Hubo un largo silencio; y el marido, que seguía pensativo, dijo de pronto, como si hubiese encontrado una solución:

– Por suerte, tenemos tus joyas. Podemos venderlas antes de embarcarnos.

Miró Elena irónicamente el collar y las sortijas que llevaba en aquel momento.

– No llegarán á dar dos mil francos por éstas ni por las otras que guardo. Todas falsas, absolutamente falsas.

– Pero ¿y las verdaderas? – preguntó, asombrado, Torrebianca. – ¿Y las que compraste con el dinero que te enviaron muchas veces de tus propiedades en Rusia?

Robledo creyó oportuno intervenir para que no se prolongase este diálogo peligroso.

– No quieras saber demasiado, y hablemos del presente… Yo pagaré á tus domésticos; yo costearé el viaje de los dos.

Elena le tomó ambas manos, murmurando palabras de agradecimiento. Torrebianca, aunque conmovido por esta generosidad, insistía en no aceptarla; pero el español cortó sus protestas.

– Vine á París con dinero para seis meses, y me iré á las cuatro semanas; eso es todo.

Después añadió con una desesperación cómica:

– Me privaré de conocer unos cuantos restoranes nuevos y de apreciar varias marcas de vinos famosos… Ya ves que el sacrificio nada tiene de extraordinario.

Federico le estrechó la diestra silenciosamente, al mismo tiempo que Elena le abrazaba y besaba con un impudor entusiástico. Todas sus palabras eran ahora para un país desconocido, en el que no pensaba horas antes y que admiraba ya como un paraíso.

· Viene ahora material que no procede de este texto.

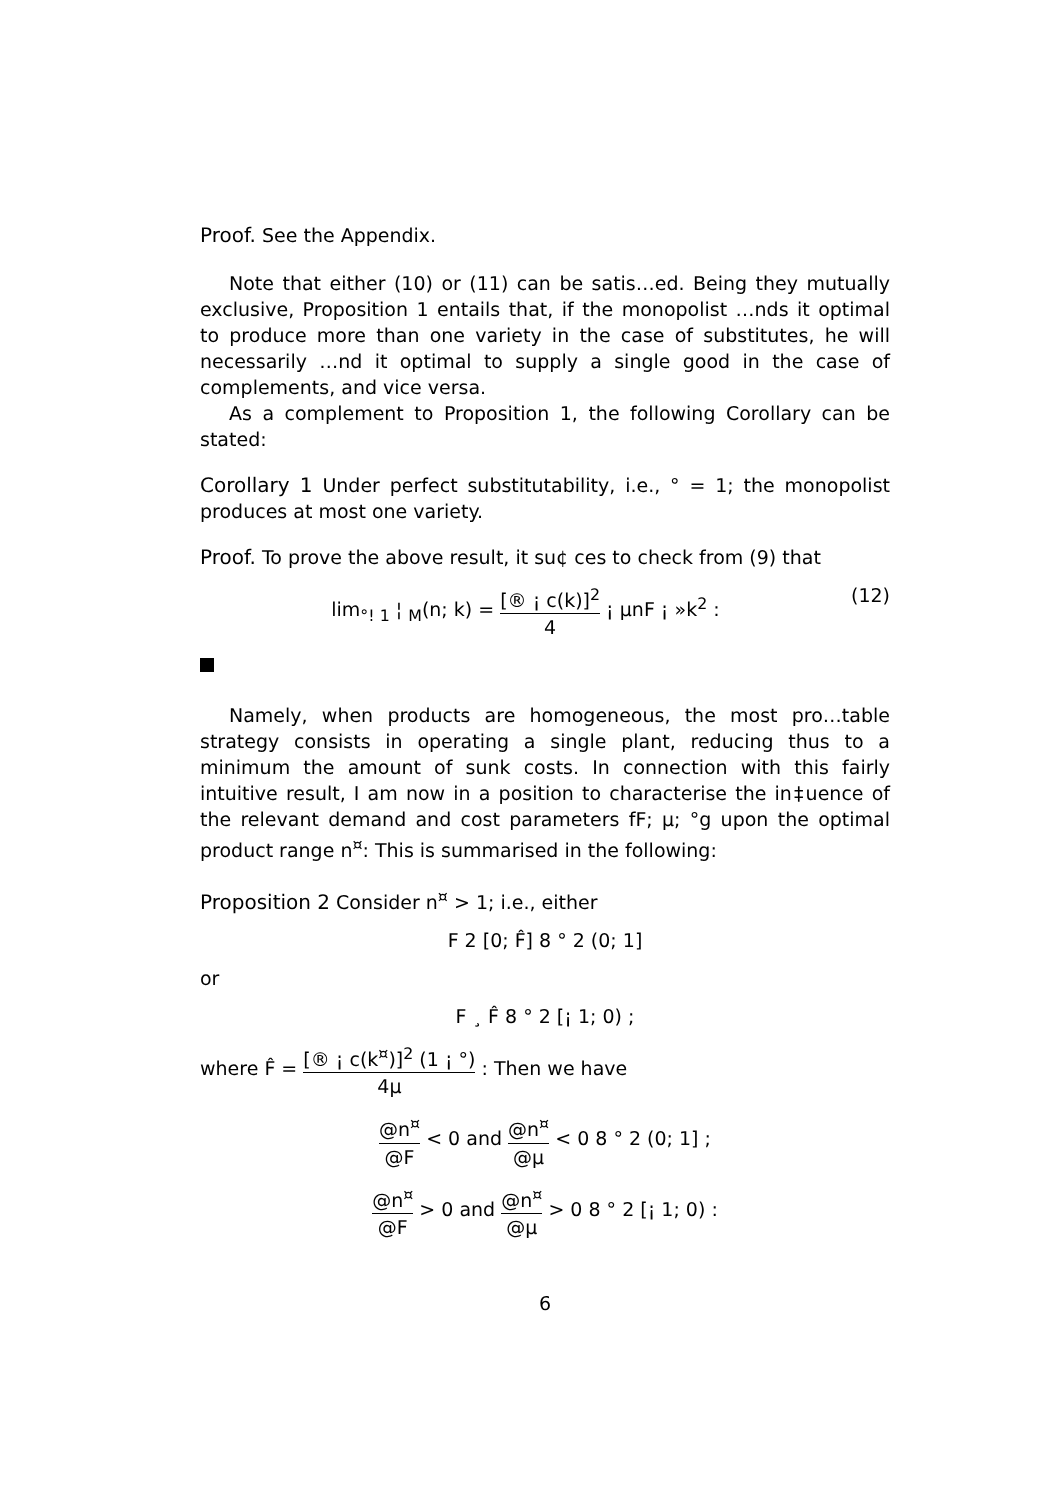Proof. See the Appendix.
Note that either (10) or (11) can be satis…ed. Being they mutually exclusive, Proposition 1 entails that, if the monopolist …nds it optimal to produce more than one variety in the case of substitutes, he will necessarily …nd it optimal to supply a single good in the case of complements, and vice versa.
As a complement to Proposition 1, the following Corollary can be stated:
Corollary 1 Under perfect substitutability, i.e., ° = 1; the monopolist produces at most one variety.
Proof. To prove the above result, it su¢ ces to check from (9) that
lim<sub>°! 1</sub> ¦ <sub>M</sub>(n; k) = [® ¡ c(k)]<sup>2</sup> 4 ¡ µnF ¡ »k<sup>2</sup> : (12)
Namely, when products are homogeneous, the most pro…table strategy consists in operating a single plant, reducing thus to a minimum the amount of sunk costs. In connection with this fairly intuitive result, I am now in a position to characterise the in‡uence of the relevant demand and cost parameters fF; µ; °g upon the optimal product range n<sup>¤</sup>: This is summarised in the following:
Proposition 2 Consider n<sup>¤</sup> > 1; i.e., either
F 2 [0; F̂] 8 ° 2 (0; 1]
or
F ¸ F̂ 8 ° 2 [¡ 1; 0) ;
where F̂ = [® ¡ c(k<sup>¤</sup>)]<sup>2</sup> (1 ¡ °) 4µ : Then we have
@n<sup>¤</sup> @F < 0 and @n<sup>¤</sup> @µ < 0 8 ° 2 (0; 1] ;
@n<sup>¤</sup> @F > 0 and @n<sup>¤</sup> @µ > 0 8 ° 2 [¡ 1; 0) :
6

– ¡Qué ganas tengo de verme en aquella tierra nueva, que, como dice usted, es la tierra de todos!…

Y mientras los esposos hablaban de sus preparativos para emprender al día siguiente un viaje que en realidad, era una fuga, Robledo, puestos sus ojos en ella, se dijo mentalmente:

«¡Qué disparate acabo de hacer!… ¡Qué terrible regalo voy á llevar á los que viven allá lejos, duramente… pero en paz!»